▶ TASK OBJECTIVE
In the answer, each line must appear exactly as in the records, and no picture may appear.

*** EXERCISE DATA ***

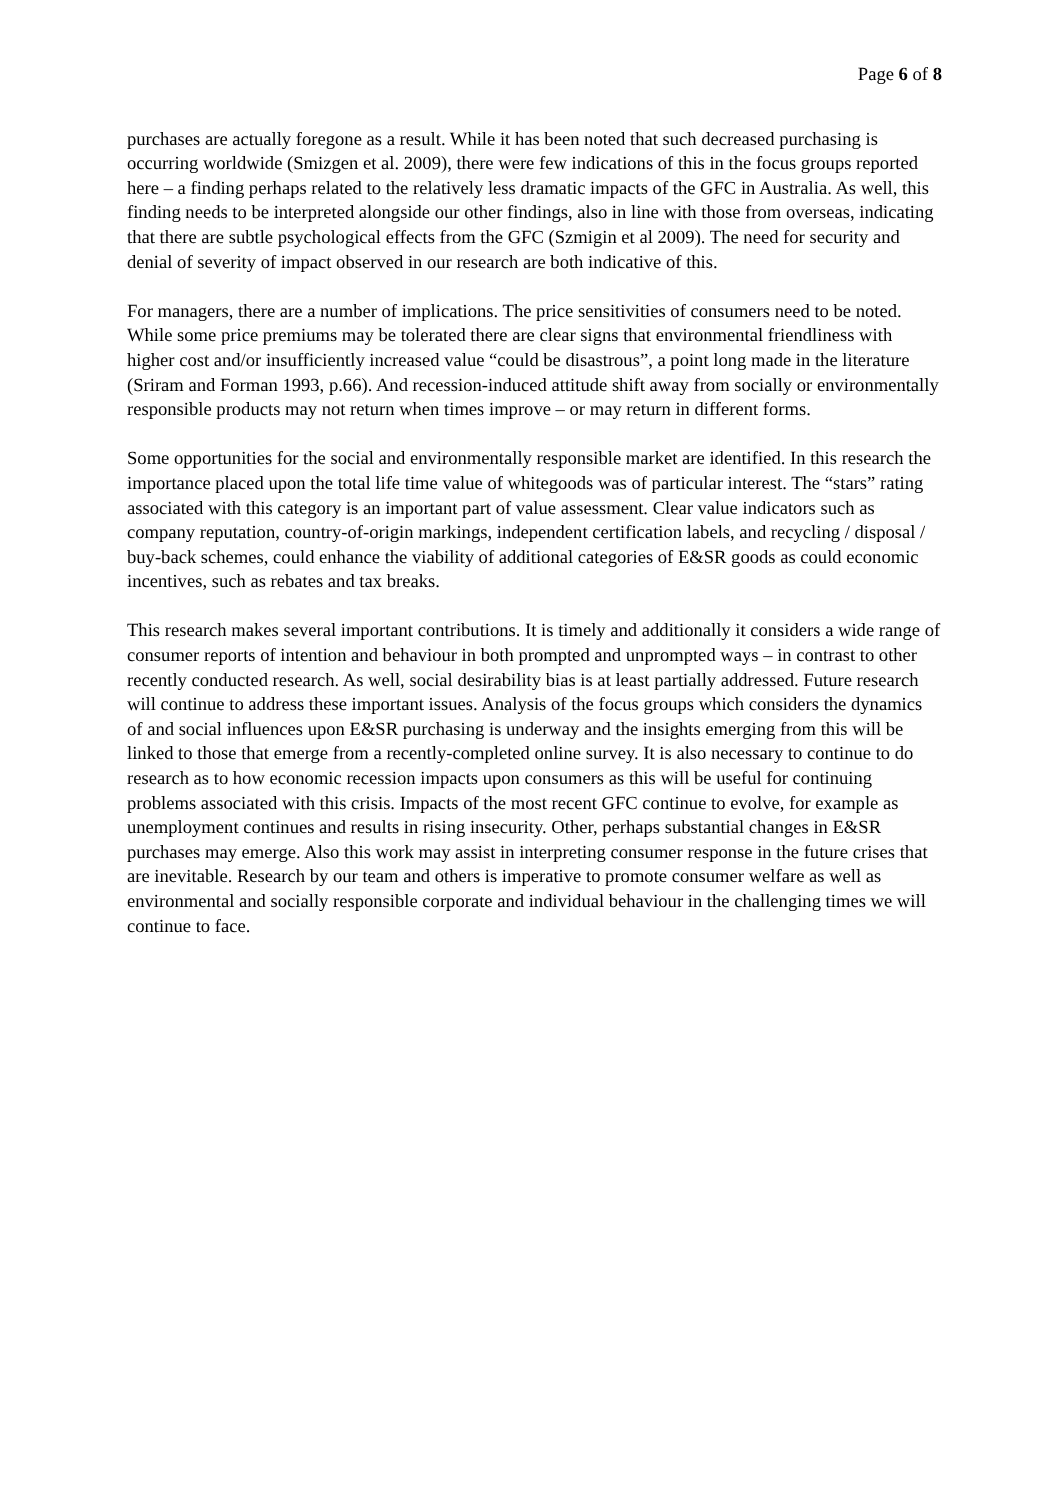Page 6 of 8
purchases are actually foregone as a result. While it has been noted that such decreased purchasing is occurring worldwide (Smizgen et al. 2009), there were few indications of this in the focus groups reported here – a finding perhaps related to the relatively less dramatic impacts of the GFC in Australia. As well, this finding needs to be interpreted alongside our other findings, also in line with those from overseas, indicating that there are subtle psychological effects from the GFC (Szmigin et al 2009). The need for security and denial of severity of impact observed in our research are both indicative of this.
For managers, there are a number of implications. The price sensitivities of consumers need to be noted. While some price premiums may be tolerated there are clear signs that environmental friendliness with higher cost and/or insufficiently increased value “could be disastrous”, a point long made in the literature (Sriram and Forman 1993, p.66). And recession-induced attitude shift away from socially or environmentally responsible products may not return when times improve – or may return in different forms.
Some opportunities for the social and environmentally responsible market are identified. In this research the importance placed upon the total life time value of whitegoods was of particular interest. The “stars” rating associated with this category is an important part of value assessment. Clear value indicators such as company reputation, country-of-origin markings, independent certification labels, and recycling / disposal / buy-back schemes, could enhance the viability of additional categories of E&SR goods as could economic incentives, such as rebates and tax breaks.
This research makes several important contributions. It is timely and additionally it considers a wide range of consumer reports of intention and behaviour in both prompted and unprompted ways – in contrast to other recently conducted research. As well, social desirability bias is at least partially addressed. Future research will continue to address these important issues. Analysis of the focus groups which considers the dynamics of and social influences upon E&SR purchasing is underway and the insights emerging from this will be linked to those that emerge from a recently-completed online survey. It is also necessary to continue to do research as to how economic recession impacts upon consumers as this will be useful for continuing problems associated with this crisis. Impacts of the most recent GFC continue to evolve, for example as unemployment continues and results in rising insecurity. Other, perhaps substantial changes in E&SR purchases may emerge. Also this work may assist in interpreting consumer response in the future crises that are inevitable. Research by our team and others is imperative to promote consumer welfare as well as environmental and socially responsible corporate and individual behaviour in the challenging times we will continue to face.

*** End of EXERCISE DATA ***

▶ EXERCISE RESPONSE
Page 6 of 8
purchases are actually foregone as a result. While it has been noted that such decreased purchasing is occurring worldwide (Smizgen et al. 2009), there were few indications of this in the focus groups reported here – a finding perhaps related to the relatively less dramatic impacts of the GFC in Australia. As well, this finding needs to be interpreted alongside our other findings, also in line with those from overseas, indicating that there are subtle psychological effects from the GFC (Szmigin et al 2009). The need for security and denial of severity of impact observed in our research are both indicative of this.
For managers, there are a number of implications. The price sensitivities of consumers need to be noted. While some price premiums may be tolerated there are clear signs that environmental friendliness with higher cost and/or insufficiently increased value “could be disastrous”, a point long made in the literature (Sriram and Forman 1993, p.66). And recession-induced attitude shift away from socially or environmentally responsible products may not return when times improve – or may return in different forms.
Some opportunities for the social and environmentally responsible market are identified. In this research the importance placed upon the total life time value of whitegoods was of particular interest. The “stars” rating associated with this category is an important part of value assessment. Clear value indicators such as company reputation, country-of-origin markings, independent certification labels, and recycling / disposal / buy-back schemes, could enhance the viability of additional categories of E&SR goods as could economic incentives, such as rebates and tax breaks.
This research makes several important contributions. It is timely and additionally it considers a wide range of consumer reports of intention and behaviour in both prompted and unprompted ways – in contrast to other recently conducted research. As well, social desirability bias is at least partially addressed. Future research will continue to address these important issues. Analysis of the focus groups which considers the dynamics of and social influences upon E&SR purchasing is underway and the insights emerging from this will be linked to those that emerge from a recently-completed online survey. It is also necessary to continue to do research as to how economic recession impacts upon consumers as this will be useful for continuing problems associated with this crisis. Impacts of the most recent GFC continue to evolve, for example as unemployment continues and results in rising insecurity. Other, perhaps substantial changes in E&SR purchases may emerge. Also this work may assist in interpreting consumer response in the future crises that are inevitable. Research by our team and others is imperative to promote consumer welfare as well as environmental and socially responsible corporate and individual behaviour in the challenging times we will continue to face.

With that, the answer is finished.